§ **Problem**:
Can you pick up the tutorial on regular expressions in Python below and carry it on from its last sentence?
**** Selected text
Abolfazl Seyed Javadein

Abolfazl is a Data Scientist, Machine Learning Engineer, Founder of CodeTipsAcademy, Technical Consultant and Developing Softwares with the different technologies like Asp.net MVC/Core/Web Form, Python, C/C++ since 2002. Abolfazl has a Master Degree in Statistics and Bachelor Degree in Software Engineering.

All Posts

Regular Expression (Regex) in Python

Regex(Regular Expression) is a sequence of characters that define a search pattern. Regex can be used to check if a string contains the specified search pattern or find all the occurance of a Search pattern. The Idea of the Regular Expression first was invented by the American mathematician Stephen Cole Kleene who described regular language.

in this tutorial I try to explain regex in a simple way be examples.

Suppose we want to find all hash tags and callouts from tweet below :

Ever wanted to sail the #SeaOfThieves? ?‍☠️

With custom @Xbox backgrounds for video conferences, now you can: https://t.co/DjKxP688RW pic.twitter.com/RYfjXJCjng
— Microsoft (@Microsoft) October 2, 2020

First Example : We want to Extract all the words from the Tweet above, The Text of previous tweet is :

Ever wanted to sail the #SeaOfThieves?
With custom @Xbox backgrounds for video conferences, now you can: https://msft.it/6005TaGYD

As you See Words are seprated by space. So, We Split words by space charactor.

but Don’t forget first import needed package to use Regular Expression. we use re package in all of our codes in this page.

import re

After importing re Package then use code below to split sentence by space.

To avoid any confusion while dealing with regular expressions, we would use Raw Strings as r’expression’.

text = '''Ever wanted to sail the #SeaOfThieves?
With custom @Xbox backgrounds for video conferences, now you can: https://msft.it/6005TaGYD'''

allwords = re.split(r' ', text)
print(allwords)

this code separates words by comma. Output:

['Ever', 'wanted', 'to', 'sail', 'the', '#SeaOfThieves?\nWith', 'custom', '@Xbox', 'backgrounds', 'for', 'video', 'conferences,', 'now', 'you', 'can:', 'https://msft.it/6005TaGYD']

in the output above you see one word is “#SeaOfThieves?\nWith”. Do you what is \n in that word?

That is newline character, Means word after \n will be in the new line. in text above the word “with” is in the new line.
********
**** Provided material
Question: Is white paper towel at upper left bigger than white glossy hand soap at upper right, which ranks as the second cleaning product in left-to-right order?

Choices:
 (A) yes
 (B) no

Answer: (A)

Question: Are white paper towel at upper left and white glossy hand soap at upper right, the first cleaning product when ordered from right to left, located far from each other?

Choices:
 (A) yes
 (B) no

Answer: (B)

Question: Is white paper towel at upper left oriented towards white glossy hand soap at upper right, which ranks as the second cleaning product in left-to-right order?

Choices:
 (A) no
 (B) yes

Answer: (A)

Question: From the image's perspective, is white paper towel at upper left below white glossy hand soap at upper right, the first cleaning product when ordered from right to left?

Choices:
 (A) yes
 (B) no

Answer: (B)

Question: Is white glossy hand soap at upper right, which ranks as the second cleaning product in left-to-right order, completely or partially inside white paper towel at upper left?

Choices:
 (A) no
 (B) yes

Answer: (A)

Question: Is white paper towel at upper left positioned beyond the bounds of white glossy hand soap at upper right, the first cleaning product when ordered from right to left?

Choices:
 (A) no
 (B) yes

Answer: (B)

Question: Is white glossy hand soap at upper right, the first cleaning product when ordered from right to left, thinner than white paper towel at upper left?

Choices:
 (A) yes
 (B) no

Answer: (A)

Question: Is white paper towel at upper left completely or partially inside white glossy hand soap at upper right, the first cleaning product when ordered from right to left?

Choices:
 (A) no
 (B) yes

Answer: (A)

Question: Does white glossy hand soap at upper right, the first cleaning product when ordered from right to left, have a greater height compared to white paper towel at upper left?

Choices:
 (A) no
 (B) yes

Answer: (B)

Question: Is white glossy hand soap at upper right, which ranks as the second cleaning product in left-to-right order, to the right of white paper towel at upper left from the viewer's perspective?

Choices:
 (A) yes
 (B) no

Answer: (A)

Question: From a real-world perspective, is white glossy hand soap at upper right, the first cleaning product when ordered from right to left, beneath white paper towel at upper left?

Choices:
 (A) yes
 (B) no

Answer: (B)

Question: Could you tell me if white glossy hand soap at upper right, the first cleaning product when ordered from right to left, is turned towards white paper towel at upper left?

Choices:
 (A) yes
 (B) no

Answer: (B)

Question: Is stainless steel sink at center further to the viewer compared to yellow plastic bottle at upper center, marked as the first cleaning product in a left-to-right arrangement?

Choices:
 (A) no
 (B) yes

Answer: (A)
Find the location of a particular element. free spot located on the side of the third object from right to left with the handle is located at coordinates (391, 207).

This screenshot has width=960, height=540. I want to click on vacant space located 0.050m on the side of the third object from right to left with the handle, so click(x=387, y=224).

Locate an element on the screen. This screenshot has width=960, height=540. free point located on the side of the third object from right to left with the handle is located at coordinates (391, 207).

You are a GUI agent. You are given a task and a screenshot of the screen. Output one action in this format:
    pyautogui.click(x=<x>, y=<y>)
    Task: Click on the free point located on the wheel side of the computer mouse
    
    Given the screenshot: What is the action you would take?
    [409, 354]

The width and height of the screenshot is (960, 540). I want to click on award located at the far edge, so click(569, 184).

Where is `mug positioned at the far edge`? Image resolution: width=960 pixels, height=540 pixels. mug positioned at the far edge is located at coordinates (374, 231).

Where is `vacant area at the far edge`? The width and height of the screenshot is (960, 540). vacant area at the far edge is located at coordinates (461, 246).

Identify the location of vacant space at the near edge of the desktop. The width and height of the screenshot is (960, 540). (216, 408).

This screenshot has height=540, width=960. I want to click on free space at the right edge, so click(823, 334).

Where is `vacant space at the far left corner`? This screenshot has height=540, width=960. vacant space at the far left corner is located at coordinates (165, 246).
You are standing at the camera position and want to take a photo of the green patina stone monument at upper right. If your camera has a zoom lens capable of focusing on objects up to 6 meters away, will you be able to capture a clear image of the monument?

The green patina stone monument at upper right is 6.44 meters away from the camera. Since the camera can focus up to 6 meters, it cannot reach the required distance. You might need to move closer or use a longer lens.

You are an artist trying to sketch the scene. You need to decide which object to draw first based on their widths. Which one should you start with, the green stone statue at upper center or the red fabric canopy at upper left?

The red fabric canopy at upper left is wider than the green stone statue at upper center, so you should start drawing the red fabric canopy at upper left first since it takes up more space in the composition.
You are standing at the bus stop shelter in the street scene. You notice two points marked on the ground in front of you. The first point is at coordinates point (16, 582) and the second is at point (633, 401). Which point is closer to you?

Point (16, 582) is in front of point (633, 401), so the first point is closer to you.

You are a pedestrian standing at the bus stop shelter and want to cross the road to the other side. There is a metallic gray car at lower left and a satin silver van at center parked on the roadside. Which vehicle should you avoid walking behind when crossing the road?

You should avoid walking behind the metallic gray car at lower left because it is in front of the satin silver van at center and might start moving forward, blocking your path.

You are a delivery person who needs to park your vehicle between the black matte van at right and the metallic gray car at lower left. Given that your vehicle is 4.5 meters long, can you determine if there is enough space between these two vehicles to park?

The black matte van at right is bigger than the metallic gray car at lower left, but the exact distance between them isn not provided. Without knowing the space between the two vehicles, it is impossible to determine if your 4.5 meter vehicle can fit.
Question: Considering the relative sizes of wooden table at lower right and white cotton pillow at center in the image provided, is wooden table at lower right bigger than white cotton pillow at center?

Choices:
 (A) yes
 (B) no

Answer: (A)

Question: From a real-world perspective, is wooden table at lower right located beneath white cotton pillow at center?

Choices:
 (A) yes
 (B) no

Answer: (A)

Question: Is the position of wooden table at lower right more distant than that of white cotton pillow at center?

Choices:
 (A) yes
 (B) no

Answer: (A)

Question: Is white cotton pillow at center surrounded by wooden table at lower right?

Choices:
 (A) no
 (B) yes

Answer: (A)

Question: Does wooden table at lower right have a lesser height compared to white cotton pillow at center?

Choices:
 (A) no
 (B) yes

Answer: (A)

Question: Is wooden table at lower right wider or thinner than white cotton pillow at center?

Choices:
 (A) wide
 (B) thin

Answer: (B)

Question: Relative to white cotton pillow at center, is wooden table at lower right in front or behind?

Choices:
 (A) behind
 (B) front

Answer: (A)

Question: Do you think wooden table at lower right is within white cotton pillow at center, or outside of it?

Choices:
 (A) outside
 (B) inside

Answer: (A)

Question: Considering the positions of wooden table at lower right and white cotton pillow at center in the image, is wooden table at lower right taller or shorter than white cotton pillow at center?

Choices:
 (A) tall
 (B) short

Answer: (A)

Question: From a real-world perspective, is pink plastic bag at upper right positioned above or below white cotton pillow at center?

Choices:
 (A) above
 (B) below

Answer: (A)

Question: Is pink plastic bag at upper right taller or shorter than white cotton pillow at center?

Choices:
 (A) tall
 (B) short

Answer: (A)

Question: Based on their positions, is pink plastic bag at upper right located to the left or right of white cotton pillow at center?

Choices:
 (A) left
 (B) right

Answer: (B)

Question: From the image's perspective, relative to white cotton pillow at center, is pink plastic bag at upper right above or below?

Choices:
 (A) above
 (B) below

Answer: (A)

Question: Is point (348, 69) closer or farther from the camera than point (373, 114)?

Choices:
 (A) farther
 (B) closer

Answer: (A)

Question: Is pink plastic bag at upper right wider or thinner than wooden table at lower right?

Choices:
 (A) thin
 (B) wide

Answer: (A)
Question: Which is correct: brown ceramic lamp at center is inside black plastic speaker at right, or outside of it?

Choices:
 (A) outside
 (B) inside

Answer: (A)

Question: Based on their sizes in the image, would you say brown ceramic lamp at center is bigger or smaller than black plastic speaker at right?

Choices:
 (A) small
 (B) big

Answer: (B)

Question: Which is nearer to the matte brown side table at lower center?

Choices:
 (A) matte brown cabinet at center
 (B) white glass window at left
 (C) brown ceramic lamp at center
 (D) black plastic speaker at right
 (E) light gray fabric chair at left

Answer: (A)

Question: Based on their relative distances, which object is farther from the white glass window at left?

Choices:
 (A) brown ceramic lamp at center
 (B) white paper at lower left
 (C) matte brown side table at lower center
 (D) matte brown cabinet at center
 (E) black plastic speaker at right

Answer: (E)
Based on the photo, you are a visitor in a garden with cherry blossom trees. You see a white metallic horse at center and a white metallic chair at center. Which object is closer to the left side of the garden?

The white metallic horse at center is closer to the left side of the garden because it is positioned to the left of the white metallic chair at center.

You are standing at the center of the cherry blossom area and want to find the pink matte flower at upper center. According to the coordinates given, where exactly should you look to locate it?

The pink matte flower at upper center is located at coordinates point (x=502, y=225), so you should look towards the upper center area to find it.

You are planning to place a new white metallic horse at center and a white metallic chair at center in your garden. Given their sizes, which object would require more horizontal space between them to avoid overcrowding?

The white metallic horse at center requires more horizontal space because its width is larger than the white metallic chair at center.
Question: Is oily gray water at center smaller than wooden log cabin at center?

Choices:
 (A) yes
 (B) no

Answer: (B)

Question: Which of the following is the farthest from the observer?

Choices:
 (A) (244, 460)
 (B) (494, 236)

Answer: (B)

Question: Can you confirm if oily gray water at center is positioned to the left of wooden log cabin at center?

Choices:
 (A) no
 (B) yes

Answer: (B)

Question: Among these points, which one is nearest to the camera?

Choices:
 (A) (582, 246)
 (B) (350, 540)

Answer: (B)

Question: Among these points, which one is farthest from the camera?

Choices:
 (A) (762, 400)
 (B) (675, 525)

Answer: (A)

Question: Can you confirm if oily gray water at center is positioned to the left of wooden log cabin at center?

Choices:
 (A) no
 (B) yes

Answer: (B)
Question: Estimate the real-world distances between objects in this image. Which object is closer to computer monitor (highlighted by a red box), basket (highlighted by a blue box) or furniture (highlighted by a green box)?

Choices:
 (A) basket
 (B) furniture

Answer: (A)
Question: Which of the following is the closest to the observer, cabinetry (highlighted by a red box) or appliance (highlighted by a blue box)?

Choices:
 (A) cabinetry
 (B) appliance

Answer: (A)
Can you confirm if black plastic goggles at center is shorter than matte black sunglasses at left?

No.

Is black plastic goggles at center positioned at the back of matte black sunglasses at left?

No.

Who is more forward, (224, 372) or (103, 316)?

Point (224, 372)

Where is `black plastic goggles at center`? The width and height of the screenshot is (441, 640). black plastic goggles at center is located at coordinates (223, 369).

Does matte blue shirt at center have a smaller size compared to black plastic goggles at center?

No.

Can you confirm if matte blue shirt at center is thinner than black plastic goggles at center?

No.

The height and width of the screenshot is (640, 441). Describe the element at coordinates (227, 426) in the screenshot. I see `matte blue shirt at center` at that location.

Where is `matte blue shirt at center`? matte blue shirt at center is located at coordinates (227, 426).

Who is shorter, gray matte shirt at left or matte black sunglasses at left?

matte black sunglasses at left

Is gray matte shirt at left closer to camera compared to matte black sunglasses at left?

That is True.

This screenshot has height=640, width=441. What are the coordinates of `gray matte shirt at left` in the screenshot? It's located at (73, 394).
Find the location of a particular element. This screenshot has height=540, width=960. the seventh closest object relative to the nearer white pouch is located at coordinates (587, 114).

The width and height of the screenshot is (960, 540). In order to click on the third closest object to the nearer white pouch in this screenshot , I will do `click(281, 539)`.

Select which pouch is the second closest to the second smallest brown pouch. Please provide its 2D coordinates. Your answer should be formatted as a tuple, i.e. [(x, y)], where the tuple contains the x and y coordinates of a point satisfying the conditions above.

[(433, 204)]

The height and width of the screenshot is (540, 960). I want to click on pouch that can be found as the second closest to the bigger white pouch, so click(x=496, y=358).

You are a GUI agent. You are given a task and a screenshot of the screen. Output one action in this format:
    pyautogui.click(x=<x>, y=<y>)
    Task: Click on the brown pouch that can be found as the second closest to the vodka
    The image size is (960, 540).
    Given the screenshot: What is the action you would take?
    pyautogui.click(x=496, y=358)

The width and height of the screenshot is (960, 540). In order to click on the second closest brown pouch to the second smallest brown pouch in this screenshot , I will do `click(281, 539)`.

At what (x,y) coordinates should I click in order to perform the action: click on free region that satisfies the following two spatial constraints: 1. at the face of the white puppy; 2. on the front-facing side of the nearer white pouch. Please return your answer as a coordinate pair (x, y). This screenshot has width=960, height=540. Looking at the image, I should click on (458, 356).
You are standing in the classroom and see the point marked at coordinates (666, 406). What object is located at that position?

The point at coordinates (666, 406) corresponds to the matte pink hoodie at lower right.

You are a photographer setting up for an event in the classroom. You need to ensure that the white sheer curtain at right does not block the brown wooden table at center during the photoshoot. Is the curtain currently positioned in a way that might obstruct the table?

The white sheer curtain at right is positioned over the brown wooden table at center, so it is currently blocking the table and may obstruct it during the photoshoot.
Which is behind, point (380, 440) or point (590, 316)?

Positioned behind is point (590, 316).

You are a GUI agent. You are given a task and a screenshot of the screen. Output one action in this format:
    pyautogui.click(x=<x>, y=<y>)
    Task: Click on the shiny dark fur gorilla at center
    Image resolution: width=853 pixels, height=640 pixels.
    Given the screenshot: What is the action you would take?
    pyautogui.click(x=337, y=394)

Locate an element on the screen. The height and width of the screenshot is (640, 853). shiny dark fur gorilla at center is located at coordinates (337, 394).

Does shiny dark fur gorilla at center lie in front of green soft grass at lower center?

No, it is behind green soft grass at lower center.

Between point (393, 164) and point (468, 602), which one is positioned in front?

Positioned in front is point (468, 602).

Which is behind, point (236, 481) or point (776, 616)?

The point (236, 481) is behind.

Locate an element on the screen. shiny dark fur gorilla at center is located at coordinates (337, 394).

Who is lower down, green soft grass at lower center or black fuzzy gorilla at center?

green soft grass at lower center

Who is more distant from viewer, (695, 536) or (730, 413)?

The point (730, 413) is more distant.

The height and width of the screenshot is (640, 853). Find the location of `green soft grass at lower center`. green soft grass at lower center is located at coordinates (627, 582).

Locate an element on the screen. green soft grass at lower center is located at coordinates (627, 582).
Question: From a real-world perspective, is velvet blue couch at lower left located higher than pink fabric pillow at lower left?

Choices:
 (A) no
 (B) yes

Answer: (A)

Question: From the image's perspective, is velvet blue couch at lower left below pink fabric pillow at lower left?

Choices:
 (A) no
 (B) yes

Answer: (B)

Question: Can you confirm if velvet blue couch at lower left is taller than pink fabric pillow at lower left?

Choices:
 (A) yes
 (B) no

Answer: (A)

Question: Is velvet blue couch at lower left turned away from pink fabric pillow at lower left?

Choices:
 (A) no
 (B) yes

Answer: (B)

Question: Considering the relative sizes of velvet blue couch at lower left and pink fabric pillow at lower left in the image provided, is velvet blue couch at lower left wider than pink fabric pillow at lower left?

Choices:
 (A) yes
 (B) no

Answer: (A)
********
§ **Exercise result**:
If you want Each Line :

text = '''Ever wanted to sail the #SeaOfThieves?
With custom @Xbox backgrounds for video conferences, now you can: https://msft.it/6005TaGYD'''

allwords = re.split(r'\n', text)
print(allwords)

this code separates Lines by comma. Output:

['Ever wanted to sail the #SeaOfThieves?', 'With custom @Xbox backgrounds for video conferences, now you can: https://msft.it/6005TaGYD']

a perfect program to split words correctly must consider space and \n and other white spaces, too. Beneath is list of patterns that show white spaces :

`\n`	New line
`\t`	Tab
`\r`	Carriage return
`\f`	Form feed
`\v`	Vertical tab

Now, if we want to Split Words by any whitespace above. We can use [ ]

[] – Square brackets

Square brackets specifies a set of characters you wish to match. Examples :

The re.findall() function is used to find all the matches for the pattern in the string.

str = 'Welcome to Code tips Academy Web Site'
matches = re.findall(r'[abc]', str)
print(matches)

#Output: ['c', 'c', 'a', 'b']

matches = re.findall(r'[abc A]', str)
print(matches)

#Output: ['c', ' ', ' ', ' ', ' ', 'A', 'c', 'a', ' ', 'b', ' ']

Then, We use [ \t\n\r\f\v], to Split words in tweet above by any white Space:

text = '''Ever wanted to sail the #SeaOfThieves?
With custom @Xbox backgrounds for video conferences, now you can: https://msft.it/6005TaGYD'''

allwords = re.split(r'[ \t\n\r\f\v]', text)
print(allwords)

output :

['Ever', 'wanted', 'to', 'sail', 'the', '#SeaOfThieves?', 'With', 'custom', '@Xbox', 'backgrounds', 'for', 'video', 'conferences,', 'now', 'you', 'can:', 'https://msft.it/6005TaGYD']

As a matter of fact we can use \s instead of [ \t\n\r\f\v]

text = '''Ever wanted to sail the #SeaOfThieves?
With custom @Xbox backgrounds for video conferences, now you can: https://msft.it/6005TaGYD'''

allwords = re.split(r'\s', text)
print(allwords)

As It’s shown below result is the same as splitting by [ \t\n\r\f\v]

['Ever', 'wanted', 'to', 'sail', 'the', '#SeaOfThieves?', 'With', 'custom', '@Xbox', 'backgrounds', 'for', 'video', 'conferences,', 'now', 'you', 'can:', 'https://msft.it/6005TaGYD']

Popular Patterns in Regex

Symbol	Description
`.`	dot matches any character except newline
`\w`	matches any word character i.e letters, alphanumeric, digits and underscore (`_`)
`\W`	matches non word characters
`\d`	matches a single digit
`\D`	matches a single character that is not a digit
`\s`	matches any white-spaces character like `\n`, `\t`, spaces
`\S`	matches single non white space character
`[abc]`	matches single character in the set i.e either match `a`, `b` or `c`
`[^abc]`	match a single character other than `a`, `b` and `c`
`[a-z]`	match a single character in the range `a` to `z`.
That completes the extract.